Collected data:
···
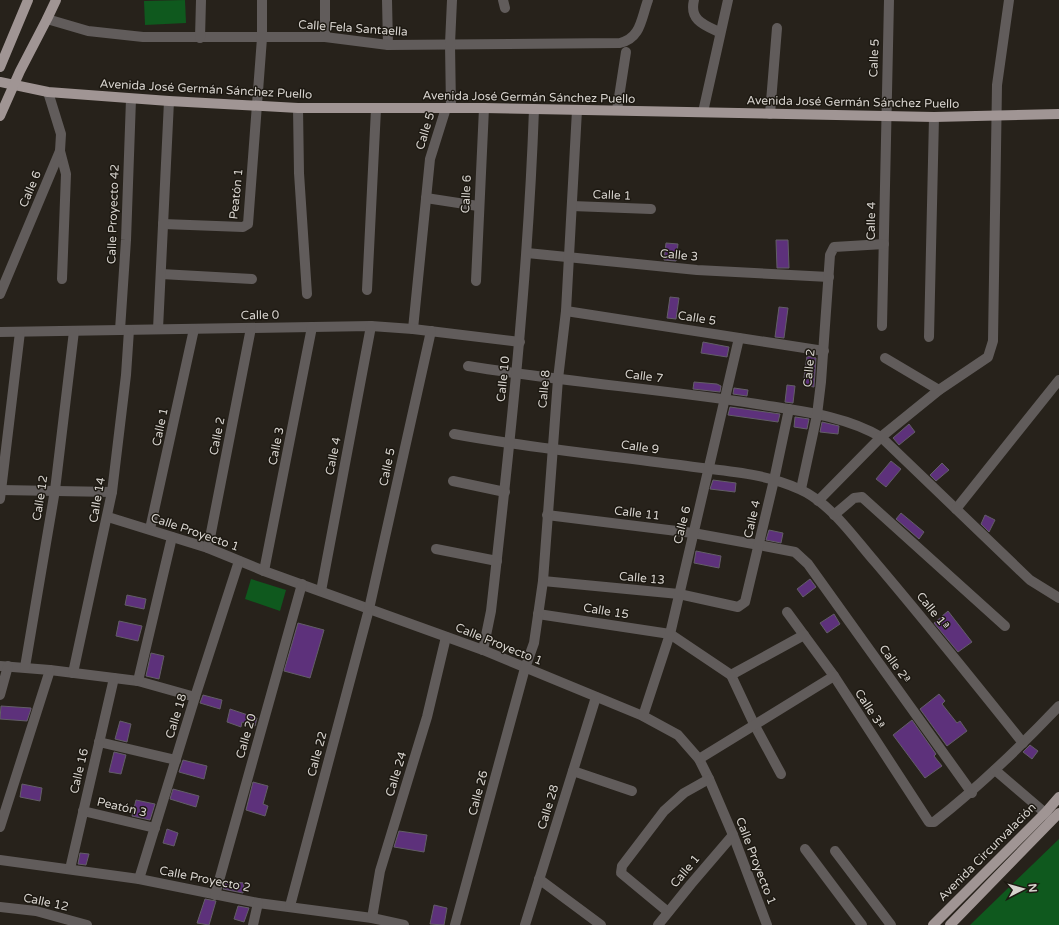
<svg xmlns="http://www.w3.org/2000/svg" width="1059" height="925" font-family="'Varela Round',sans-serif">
<rect width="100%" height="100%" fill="#27221b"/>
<g fill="#0f591e">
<polygon points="185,0 186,23 145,25 144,1"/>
<polygon points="251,579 286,590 280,611 245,599"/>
<polygon points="1059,839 1059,925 970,925"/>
</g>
<g fill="#5d317b" stroke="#635e67">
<polygon points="776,240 788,240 789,268 777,268"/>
<polygon points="666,243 678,244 676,261 664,260"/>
<polygon points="670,297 679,298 676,319 667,318"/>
<polygon points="779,307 788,308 784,338 775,337"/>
<polygon points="703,342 729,347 727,357 701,353"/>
<polygon points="807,356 816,358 814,387 803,385"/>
<polygon points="694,382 717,384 721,386 720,392 693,389"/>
<polygon points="787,385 795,386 793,403 785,402"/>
<polygon points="734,388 748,390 747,396 733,394"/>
<polygon points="730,407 780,414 778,422 728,415"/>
<polygon points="795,417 809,419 807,429 794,427"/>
<polygon points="822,422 839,426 838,434 820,432"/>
<polygon points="909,424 915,432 899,445 893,438"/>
<polygon points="891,461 901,469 886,487 876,479"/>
<polygon points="942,463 949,470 936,481 930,475"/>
<polygon points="713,480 736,483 735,492 710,489"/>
<polygon points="901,513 924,532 919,539 896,519"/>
<polygon points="985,515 995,520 989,532 981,524"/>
<polygon points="769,530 783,533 781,543 766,540"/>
<polygon points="696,551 721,556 719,568 694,563"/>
<polygon points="810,579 816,587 803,597 797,589"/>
<polygon points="127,595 146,599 144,609 125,605"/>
<polygon points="948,611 972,642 958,652 934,623"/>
<polygon points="834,614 840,624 827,633 820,623"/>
<polygon points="119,621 142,626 138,641 116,636"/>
<polygon points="298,623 324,630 310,678 284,671"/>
<polygon points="151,653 164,656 159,679 146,676"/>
<polygon points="939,694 945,701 942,704 957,723 960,721 967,731 947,746 920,709"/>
<polygon points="203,695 222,700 220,709 200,703"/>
<polygon points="1,706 31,708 31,709 27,721 0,719"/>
<polygon points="230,709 257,718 255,726 242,722 241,727 227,722"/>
<polygon points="912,720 936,754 934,756 942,766 925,778 893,735"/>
<polygon points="120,721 131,724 127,742 115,739"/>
<polygon points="1030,745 1038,751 1032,759 1023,752"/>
<polygon points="114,752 126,755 121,774 109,772"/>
<polygon points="183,760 207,766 204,779 179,772"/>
<polygon points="253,782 268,786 263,804 268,806 265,816 246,810"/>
<polygon points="22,784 42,788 40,801 20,797"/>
<polygon points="173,789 199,796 196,807 170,799"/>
<polygon points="136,800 155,804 150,820 132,816"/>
<polygon points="167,829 178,833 174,846 163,843"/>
<polygon points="399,831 427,835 424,852 394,847"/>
<polygon points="80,853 89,854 86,865 78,864"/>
<polygon points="226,881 244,883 243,893 223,889"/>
<polygon points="205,899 216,901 209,925 197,923"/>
<polygon points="434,905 447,908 444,925 430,924"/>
<polygon points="238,906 249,908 244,922 234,919"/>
</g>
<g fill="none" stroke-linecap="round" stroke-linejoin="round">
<g stroke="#615c5b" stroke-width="10">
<polyline points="325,0 325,37"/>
<polyline points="387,0 388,45"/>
<polyline points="503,0 505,8"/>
<path d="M694,0C689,20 704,25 719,32"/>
<path d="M47,19L88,31L143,37H325L388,45L620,43C641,38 641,19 648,0"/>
<polyline points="200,38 201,0"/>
<polyline points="298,108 299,173 307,294"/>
<polyline points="451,108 450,44 452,0"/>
<polyline points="617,110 626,52"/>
<polyline points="703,112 728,0"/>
<polyline points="770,114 777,28"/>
<polyline points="60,151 66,174 62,279"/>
<polyline points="426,198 478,206"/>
<polyline points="572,206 651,209"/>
<polyline points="163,224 243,227 248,224 262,38 262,0"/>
<polyline points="527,253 697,270 829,277"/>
<polyline points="161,274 252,279"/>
<polyline points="476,281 484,108"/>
<polyline points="367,290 376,109"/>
<polyline points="0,294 60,151 61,134 48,92"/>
<polyline points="566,311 824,351"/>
<polyline points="882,326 889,0"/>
<polyline points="158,329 169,101"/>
<polyline points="413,329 430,159 446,108"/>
<polyline points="120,330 126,240 131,99"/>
<polyline points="0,332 371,326 413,329 520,342"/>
<polyline points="929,337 934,117"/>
<polyline points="885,358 939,390"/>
<path d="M468,366C564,382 661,389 757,404C798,411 844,415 881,437L1030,580L1059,598"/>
<path d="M454,434C529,448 605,455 680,465C720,471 763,472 799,489C831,503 854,538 876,563C926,622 975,683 1023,743"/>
<polyline points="453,481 505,492"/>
<polyline points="801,489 817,415 821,382 830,255 834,247 884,244"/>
<polyline points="1,490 112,492"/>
<polyline points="0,499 20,332"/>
<polyline points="818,501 881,437 939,390 988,357 993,341 997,85 1009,0"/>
<polyline points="956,509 1059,380"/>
<polyline points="547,515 693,533 759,545 795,552 808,564 972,793"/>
<polyline points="834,515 854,498 862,497 1005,626"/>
<polyline points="108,517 208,548 264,571 483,650 643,716 678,735 699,759 709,779 733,835 767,925"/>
<polyline points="150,529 194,329"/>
<polyline points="208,548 251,328"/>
<polyline points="436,549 497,561"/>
<polyline points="264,571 312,327"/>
<polyline points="543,581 679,594 738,607 745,602 774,480 789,409"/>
<polyline points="321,591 371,326"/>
<path d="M787,612L834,676L929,822H934C979,787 1020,747 1059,706"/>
<polyline points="538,614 670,634 731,675 754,724 781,774"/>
<path d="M483,650L491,611C510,444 528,277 534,109"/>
<polyline points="0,666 50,670 138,681 195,697"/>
<polyline points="25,667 55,490 74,331"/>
<polyline points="73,673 112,492 126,375 129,330"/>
<polyline points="731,675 804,635"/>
<polyline points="138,681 172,537"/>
<polyline points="0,695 8,666"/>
<polyline points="643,716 670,634 739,338"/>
<polyline points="99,742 176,760"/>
<polyline points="699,759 834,676"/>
<polyline points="995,770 1051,818"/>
<polyline points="573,771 632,791"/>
<polyline points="83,811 155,828"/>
<polyline points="0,827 50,670"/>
<polyline points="805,849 862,925"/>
<polyline points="835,851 891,925"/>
<polyline points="0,860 139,879 258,903 372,918 404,925"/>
<polyline points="70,869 114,678"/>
<polyline points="139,879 195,697 239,561"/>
<polyline points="539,879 601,925"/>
<polyline points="215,895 302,584"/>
<polyline points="290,906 369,609 431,331"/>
<polyline points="0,907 36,911 87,925"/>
<polyline points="668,912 621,873 622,866 664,811 684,793 709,779"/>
<polyline points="372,918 380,871 427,717 446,637"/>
<polyline points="253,925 258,903"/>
<polyline points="455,925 525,668 534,643 543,581 558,379 566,311 577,110"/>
<polyline points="525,925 596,697"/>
<polyline points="658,925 691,884 733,835"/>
</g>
<g stroke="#a09594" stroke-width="10">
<polyline points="0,67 28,0"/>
<polyline points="0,82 48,92 169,101 298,108 484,108 934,117 1059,114"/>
<polyline points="0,116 20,71 47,19 56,0"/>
<polyline points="933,925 1046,812 1059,797"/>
<polyline points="950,925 1059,813"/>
</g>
</g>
<g text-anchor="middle" stroke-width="3" stroke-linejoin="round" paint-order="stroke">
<g font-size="12" fill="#d7d3ce" stroke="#1d1912">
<text transform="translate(353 28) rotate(4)" y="4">Calle Fela Santaella</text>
<text transform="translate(874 58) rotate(-88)" y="4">Calle 5</text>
<text transform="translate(206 89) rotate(3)" y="4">Avenida José Germán Sánchez Puello</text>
<text transform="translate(529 97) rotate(1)" y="4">Avenida José Germán Sánchez Puello</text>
<text transform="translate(853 102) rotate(1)" y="4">Avenida José Germán Sánchez Puello</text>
<text transform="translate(425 131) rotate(-73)" y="4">Calle 5</text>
<text transform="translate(30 189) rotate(-67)" y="4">Calle 6</text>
<text transform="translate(236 194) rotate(-84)" y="4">Peatón 1</text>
<text transform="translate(466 194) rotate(-87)" y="4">Calle 6</text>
<text transform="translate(612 195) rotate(2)" y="4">Calle 1</text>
<text transform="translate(113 214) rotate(-88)" y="4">Calle Proyecto 42</text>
<text transform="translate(871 221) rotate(-89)" y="4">Calle 4</text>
<text transform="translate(679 255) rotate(5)" y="4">Calle 3</text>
<text transform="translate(260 315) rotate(-1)" y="4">Calle 0</text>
<text transform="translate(697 318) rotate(9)" y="4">Calle 5</text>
<text transform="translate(809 368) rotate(-85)" y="4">Calle 2</text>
<text transform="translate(644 376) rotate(7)" y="4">Calle 7</text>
<text transform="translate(503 379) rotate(-84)" y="4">Calle 10</text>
<text transform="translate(544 389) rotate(-85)" y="4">Calle 8</text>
<text transform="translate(160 427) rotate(-78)" y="4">Calle 1</text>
<text transform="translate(217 436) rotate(-79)" y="4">Calle 2</text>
<text transform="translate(276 446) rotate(-79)" y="4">Calle 3</text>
<text transform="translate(640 447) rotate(8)" y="4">Calle 9</text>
<text transform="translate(333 456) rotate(-79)" y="4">Calle 4</text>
<text transform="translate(387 467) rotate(-78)" y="4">Calle 5</text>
<text transform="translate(40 498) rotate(-81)" y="4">Calle 12</text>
<text transform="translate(97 500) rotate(-80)" y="4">Calle 14</text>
<text transform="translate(637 513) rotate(7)" y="4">Calle 11</text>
<text transform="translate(752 519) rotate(-77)" y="4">Calle 4</text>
<text transform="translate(682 525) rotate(-76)" y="4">Calle 6</text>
<text transform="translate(195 532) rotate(19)" y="4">Calle Proyecto 1</text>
<text transform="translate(642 578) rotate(5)" y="4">Calle 13</text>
<text transform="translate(606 611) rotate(9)" y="4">Calle 15</text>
<text transform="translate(933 611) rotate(51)" y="4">Calle 1ª</text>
<text transform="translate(499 644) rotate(22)" y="4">Calle Proyecto 1</text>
<text transform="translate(895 664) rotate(54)" y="4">Calle 2ª</text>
<text transform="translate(870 709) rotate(57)" y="4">Calle 3ª</text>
<text transform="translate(176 716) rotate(-73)" y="4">Calle 18</text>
<text transform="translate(246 736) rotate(-74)" y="4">Calle 20</text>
<text transform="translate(317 754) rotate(-75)" y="4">Calle 22</text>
<text transform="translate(79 771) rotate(-77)" y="4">Calle 16</text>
<text transform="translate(396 774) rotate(-73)" y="4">Calle 24</text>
<text transform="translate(478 793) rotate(-75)" y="4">Calle 26</text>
<text transform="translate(122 807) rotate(13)" y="4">Peatón 3</text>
<text transform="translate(548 807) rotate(-73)" y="4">Calle 28</text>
<text transform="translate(987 852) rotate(-45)" y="4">Avenida Circunvalación</text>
<text transform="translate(756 861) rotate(69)" y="4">Calle Proyecto 1</text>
<text transform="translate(685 871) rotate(-50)" y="4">Calle 1</text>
<text transform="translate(205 879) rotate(11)" y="4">Calle Proyecto 2</text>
<text transform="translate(46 902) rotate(12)" y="4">Calle 12</text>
</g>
</g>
<g transform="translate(1023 889) rotate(84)" stroke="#1d1912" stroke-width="3" paint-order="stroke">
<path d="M0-3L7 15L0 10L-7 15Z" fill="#d7d3ce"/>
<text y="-6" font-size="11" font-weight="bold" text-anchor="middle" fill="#d7d3ce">N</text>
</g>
</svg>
···
Exercise description: Pull every line with the string "size" from the data above.

Exercise answer:
<g font-size="12" fill="#d7d3ce" stroke="#1d1912">
<text y="-6" font-size="11" font-weight="bold" text-anchor="middle" fill="#d7d3ce">N</text>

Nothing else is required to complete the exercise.